10. Vulnerability Management. Implement vulnerability management, threat protection technologies and scheduled
monitoring procedures to detect, assess, mitigate, remove and protect against new and existing security vulnerabilities
and threats, including viruses, bots and other malicious code.

11. Change Control. Follow change management procedures and implement tracking mechanisms designed to test, approve
and monitor all changes to technology and information assets.

12. Physical Security. Implement and maintain appropriate systems to restrict access to its premises, which shall be
monitored.

13. Business Continuity and Disaster Recovery. Maintain business continuity and disaster recovery policies and
procedures designed to maintain service and recover from foreseeable emergency situations or disasters.

1. Scope. This IDTA only applies to Restricted Transfers as defined in Section 6.2 of the DPA.

2. Restricted Transfer.

2.1. The parties agree that, as Equifax is located in or otherwise Processing Protected Data in a territory outside of the European
Economic Area, United Kingdom, or Switzerland, there will be a Restricted Transfer. A Restricted Transfer may only take
place subject to the terms of this IDTA.

2.2. In the case of the Restricted Transfer, the parts of this IDTA that will apply depend upon whether the Restricted Transfer is
governed by the EU GDPR, the UK GDPR, or the FADP as follows:

2.2.1. EU GDPR. If the Personal Information is transferred from the European Economic Area, the SCCs apply as follows:

2.2.1.1. the roles of ‘data exporter’ and ‘data importer’ are set out in Annex 1 to the DPA;

2.2.1.2. the Module One terms apply;

2.2.1.3. in Clause 7, the optional docking clause applies;

2.2.1.4. in Clause 11, the optional language does not apply;

2.2.1.5. in Clause 18(b), disputes will be resolved before the courts of Ireland;

2.2.1.6. Annex I.A and I.B are deemed complete with the information in Annex 1 to the DPA.

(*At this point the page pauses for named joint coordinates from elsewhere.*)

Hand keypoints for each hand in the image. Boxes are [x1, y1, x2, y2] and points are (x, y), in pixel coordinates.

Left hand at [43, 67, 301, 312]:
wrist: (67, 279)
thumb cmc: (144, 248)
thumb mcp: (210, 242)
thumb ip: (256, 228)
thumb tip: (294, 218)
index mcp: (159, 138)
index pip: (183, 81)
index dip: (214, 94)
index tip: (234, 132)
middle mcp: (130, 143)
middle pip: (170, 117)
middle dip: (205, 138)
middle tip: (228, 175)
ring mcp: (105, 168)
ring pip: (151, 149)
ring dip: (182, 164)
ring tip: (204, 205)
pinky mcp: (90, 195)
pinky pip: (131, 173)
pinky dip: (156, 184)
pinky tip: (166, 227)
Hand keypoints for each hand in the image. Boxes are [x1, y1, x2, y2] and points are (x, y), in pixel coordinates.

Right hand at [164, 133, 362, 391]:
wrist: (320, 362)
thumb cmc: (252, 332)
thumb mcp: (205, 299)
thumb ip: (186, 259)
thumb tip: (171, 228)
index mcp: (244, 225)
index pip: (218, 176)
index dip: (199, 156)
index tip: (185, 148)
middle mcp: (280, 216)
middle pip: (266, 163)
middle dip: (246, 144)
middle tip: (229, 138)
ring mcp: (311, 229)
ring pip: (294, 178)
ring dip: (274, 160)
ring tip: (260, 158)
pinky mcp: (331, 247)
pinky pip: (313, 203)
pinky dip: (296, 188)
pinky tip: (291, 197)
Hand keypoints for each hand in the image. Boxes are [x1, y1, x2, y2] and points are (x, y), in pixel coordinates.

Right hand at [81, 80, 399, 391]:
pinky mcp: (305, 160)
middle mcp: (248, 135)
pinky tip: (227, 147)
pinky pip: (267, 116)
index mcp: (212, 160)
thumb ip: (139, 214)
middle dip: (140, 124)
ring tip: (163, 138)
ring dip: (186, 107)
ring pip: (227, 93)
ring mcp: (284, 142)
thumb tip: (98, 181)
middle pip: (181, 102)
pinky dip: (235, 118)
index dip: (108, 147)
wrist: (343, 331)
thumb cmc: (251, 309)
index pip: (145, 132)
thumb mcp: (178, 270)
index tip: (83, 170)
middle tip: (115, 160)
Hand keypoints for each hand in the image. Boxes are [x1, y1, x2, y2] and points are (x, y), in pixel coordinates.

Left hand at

2.2.1.7. in Annex I.C and Clause 13(c), the Irish Data Protection Commissioner (“DPC”) will act as the competent
supervisory authority; and

2.2.1.8. Annex II, is deemed complete with the information set out in Annex 2 to the DPA.

2.2.2. UK GDPR. If the Personal Information is transferred from the United Kingdom, the SCCs apply as amended by Part 2 of the
UK Addendum to the SCCs, and Part 1 is deemed completed as follows:

2.2.2.1. Table 1, the details of the parties are set out in Annex 1 to the DPA;

2.2.2.2. Table 2, the selected modules and clauses are set out in Sections 2.2.1 of this IDTA, and the Personal
Information from Importer is combined with Personal Information collected by Exporter;

2.2.2.3. Table 3, the appendix information is deemed complete with the information set out in Annex 1 and Annex 2 of
the DPA; and

2.2.2.4. Table 4, ‘Importer’ and ‘Exporter’ are both selected.

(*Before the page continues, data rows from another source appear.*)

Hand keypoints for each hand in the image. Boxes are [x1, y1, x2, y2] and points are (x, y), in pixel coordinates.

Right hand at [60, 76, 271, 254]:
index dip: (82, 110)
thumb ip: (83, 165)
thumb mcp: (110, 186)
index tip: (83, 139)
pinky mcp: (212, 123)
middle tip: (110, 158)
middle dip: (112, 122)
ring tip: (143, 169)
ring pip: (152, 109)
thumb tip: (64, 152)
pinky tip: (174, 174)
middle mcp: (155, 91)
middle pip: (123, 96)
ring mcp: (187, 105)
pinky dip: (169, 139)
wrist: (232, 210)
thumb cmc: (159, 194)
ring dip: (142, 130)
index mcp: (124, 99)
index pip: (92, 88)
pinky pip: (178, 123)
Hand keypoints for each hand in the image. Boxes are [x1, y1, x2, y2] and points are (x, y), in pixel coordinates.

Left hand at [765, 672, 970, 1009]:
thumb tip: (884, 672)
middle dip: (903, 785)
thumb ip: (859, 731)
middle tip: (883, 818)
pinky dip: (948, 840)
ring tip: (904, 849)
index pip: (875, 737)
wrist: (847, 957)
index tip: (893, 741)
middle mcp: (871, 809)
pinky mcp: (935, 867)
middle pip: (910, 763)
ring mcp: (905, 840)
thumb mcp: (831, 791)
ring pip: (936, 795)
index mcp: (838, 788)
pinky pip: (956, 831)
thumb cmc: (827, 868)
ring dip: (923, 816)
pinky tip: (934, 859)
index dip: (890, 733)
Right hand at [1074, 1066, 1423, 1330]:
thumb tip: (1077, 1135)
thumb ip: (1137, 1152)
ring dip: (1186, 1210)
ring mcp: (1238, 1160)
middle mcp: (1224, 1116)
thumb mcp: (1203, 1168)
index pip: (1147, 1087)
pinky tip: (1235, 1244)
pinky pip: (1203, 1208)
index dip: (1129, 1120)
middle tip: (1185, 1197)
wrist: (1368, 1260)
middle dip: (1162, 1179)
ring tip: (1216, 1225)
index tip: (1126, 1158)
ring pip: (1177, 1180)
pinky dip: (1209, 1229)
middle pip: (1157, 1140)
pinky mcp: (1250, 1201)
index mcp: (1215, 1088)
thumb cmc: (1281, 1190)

2.2.3. FADP. If the Personal Information transferred from Switzerland, the SCCs apply as set out in Section 2.2.1 of this IDTA with
the following modifications:

2.2.3.1. references to ‘Regulation (EU) 2016/679’ and its specific articles are read as references to the FADP and its
equivalent article or section;

2.2.3.2. References to “EU”, “Union”, or “Member State” are replaced with “Switzerland”;

2.2.3.3. Annex 1.C and Clause 13(a) are not used, and the ‘competent supervisory authority’ is the Swiss Federal Data
Protection Information Commissioner (“FDPIC”) or, if the transfer is subject to both the Swiss DPA and the
GDPR, the FDPIC (insofar as the transfer is governed by the Swiss DPA) or the DPC (insofar as the transfer is
governed by the GDPR);

2.2.3.4. references to the ‘competent supervisory authority’ and ‘competent courts’ are replaced with the ‘FDPIC’ and
‘applicable courts of Switzerland’;

2.2.3.5. in Clause 17, the SCCs are governed by the laws of Switzerland;

2.2.3.6. in Clause 18(b), disputes will be resolved before the competent Swiss courts;

2.2.3.7. the SCCs also protect the data of legal entities until entry into force of the revised FADP.

3. Conflicts. It is not the intention of either party to contradict or restrict any of the provisions set out in the SCCs or the UK
Addendum, accordingly, if and to the extent that any provision of this IDTA conflicts with the SCCs or the UK Addendum, the
SCC’s and the UK Addendum (as applicable) will prevail to the extent of such conflict.